Directions: Copy the rows below with every "locality" changed to "site". Leave all other text unchanged.

____

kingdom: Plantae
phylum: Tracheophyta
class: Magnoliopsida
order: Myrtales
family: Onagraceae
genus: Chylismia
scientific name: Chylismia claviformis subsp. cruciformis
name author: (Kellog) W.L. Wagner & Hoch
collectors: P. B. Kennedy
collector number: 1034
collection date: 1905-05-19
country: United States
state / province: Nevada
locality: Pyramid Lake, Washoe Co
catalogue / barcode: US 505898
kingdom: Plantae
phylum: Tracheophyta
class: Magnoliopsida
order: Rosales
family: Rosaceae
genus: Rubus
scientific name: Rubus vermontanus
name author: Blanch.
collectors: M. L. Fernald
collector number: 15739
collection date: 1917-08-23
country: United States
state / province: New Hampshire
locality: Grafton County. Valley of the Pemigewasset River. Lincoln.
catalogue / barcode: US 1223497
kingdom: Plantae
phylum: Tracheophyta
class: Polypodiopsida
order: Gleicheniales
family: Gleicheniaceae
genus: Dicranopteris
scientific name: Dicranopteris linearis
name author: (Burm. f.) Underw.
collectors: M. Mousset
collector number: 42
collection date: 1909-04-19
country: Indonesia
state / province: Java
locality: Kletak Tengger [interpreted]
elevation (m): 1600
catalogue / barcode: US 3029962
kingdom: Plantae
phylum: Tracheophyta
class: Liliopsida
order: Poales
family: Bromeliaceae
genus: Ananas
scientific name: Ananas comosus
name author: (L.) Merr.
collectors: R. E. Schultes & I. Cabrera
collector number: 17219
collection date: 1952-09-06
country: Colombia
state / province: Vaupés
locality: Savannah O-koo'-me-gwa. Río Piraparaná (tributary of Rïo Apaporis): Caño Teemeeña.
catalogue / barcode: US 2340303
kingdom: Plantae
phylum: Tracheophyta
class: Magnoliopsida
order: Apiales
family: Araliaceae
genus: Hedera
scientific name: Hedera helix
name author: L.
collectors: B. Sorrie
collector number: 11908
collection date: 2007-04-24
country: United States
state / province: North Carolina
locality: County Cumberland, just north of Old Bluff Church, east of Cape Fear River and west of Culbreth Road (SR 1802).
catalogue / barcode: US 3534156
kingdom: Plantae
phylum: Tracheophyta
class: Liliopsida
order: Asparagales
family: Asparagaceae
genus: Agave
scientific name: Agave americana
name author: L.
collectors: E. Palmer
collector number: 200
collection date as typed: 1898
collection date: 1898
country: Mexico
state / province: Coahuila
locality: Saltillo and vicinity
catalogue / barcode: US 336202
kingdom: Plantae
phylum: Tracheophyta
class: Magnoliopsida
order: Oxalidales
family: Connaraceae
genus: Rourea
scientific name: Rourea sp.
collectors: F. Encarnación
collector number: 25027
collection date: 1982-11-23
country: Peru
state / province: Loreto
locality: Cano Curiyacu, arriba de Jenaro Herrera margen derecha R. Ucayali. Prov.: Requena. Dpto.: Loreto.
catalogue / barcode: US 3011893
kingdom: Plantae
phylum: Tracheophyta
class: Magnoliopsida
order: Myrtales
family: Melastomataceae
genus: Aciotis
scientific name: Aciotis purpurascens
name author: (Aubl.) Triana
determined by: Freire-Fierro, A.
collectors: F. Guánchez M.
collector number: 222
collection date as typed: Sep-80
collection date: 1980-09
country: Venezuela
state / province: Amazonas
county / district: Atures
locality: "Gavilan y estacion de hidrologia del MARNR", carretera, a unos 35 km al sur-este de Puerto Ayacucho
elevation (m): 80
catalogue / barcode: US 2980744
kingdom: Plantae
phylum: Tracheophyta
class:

____

Response:
kingdom: Plantae
phylum: Tracheophyta
class: Magnoliopsida
order: Myrtales
family: Onagraceae
genus: Chylismia
scientific name: Chylismia claviformis subsp. cruciformis
name author: (Kellog) W.L. Wagner & Hoch
collectors: P. B. Kennedy
collector number: 1034
collection date: 1905-05-19
country: United States
state / province: Nevada
site: Pyramid Lake, Washoe Co
catalogue / barcode: US 505898
kingdom: Plantae
phylum: Tracheophyta
class: Magnoliopsida
order: Rosales
family: Rosaceae
genus: Rubus
scientific name: Rubus vermontanus
name author: Blanch.
collectors: M. L. Fernald
collector number: 15739
collection date: 1917-08-23
country: United States
state / province: New Hampshire
site: Grafton County. Valley of the Pemigewasset River. Lincoln.
catalogue / barcode: US 1223497
kingdom: Plantae
phylum: Tracheophyta
class: Polypodiopsida
order: Gleicheniales
family: Gleicheniaceae
genus: Dicranopteris
scientific name: Dicranopteris linearis
name author: (Burm. f.) Underw.
collectors: M. Mousset
collector number: 42
collection date: 1909-04-19
country: Indonesia
state / province: Java
site: Kletak Tengger [interpreted]
elevation (m): 1600
catalogue / barcode: US 3029962
kingdom: Plantae
phylum: Tracheophyta
class: Liliopsida
order: Poales
family: Bromeliaceae
genus: Ananas
scientific name: Ananas comosus
name author: (L.) Merr.
collectors: R. E. Schultes & I. Cabrera
collector number: 17219
collection date: 1952-09-06
country: Colombia
state / province: Vaupés
site: Savannah O-koo'-me-gwa. Río Piraparaná (tributary of Rïo Apaporis): Caño Teemeeña.
catalogue / barcode: US 2340303
kingdom: Plantae
phylum: Tracheophyta
class: Magnoliopsida
order: Apiales
family: Araliaceae
genus: Hedera
scientific name: Hedera helix
name author: L.
collectors: B. Sorrie
collector number: 11908
collection date: 2007-04-24
country: United States
state / province: North Carolina
site: County Cumberland, just north of Old Bluff Church, east of Cape Fear River and west of Culbreth Road (SR 1802).
catalogue / barcode: US 3534156
kingdom: Plantae
phylum: Tracheophyta
class: Liliopsida
order: Asparagales
family: Asparagaceae
genus: Agave
scientific name: Agave americana
name author: L.
collectors: E. Palmer
collector number: 200
collection date as typed: 1898
collection date: 1898
country: Mexico
state / province: Coahuila
site: Saltillo and vicinity
catalogue / barcode: US 336202
kingdom: Plantae
phylum: Tracheophyta
class: Magnoliopsida
order: Oxalidales
family: Connaraceae
genus: Rourea
scientific name: Rourea sp.
collectors: F. Encarnación
collector number: 25027
collection date: 1982-11-23
country: Peru
state / province: Loreto
site: Cano Curiyacu, arriba de Jenaro Herrera margen derecha R. Ucayali. Prov.: Requena. Dpto.: Loreto.
catalogue / barcode: US 3011893
kingdom: Plantae
phylum: Tracheophyta
class: Magnoliopsida
order: Myrtales
family: Melastomataceae
genus: Aciotis
scientific name: Aciotis purpurascens
name author: (Aubl.) Triana
determined by: Freire-Fierro, A.
collectors: F. Guánchez M.
collector number: 222
collection date as typed: Sep-80
collection date: 1980-09
country: Venezuela
state / province: Amazonas
county / district: Atures
site: "Gavilan y estacion de hidrologia del MARNR", carretera, a unos 35 km al sur-este de Puerto Ayacucho
elevation (m): 80
catalogue / barcode: US 2980744
kingdom: Plantae
phylum: Tracheophyta
class:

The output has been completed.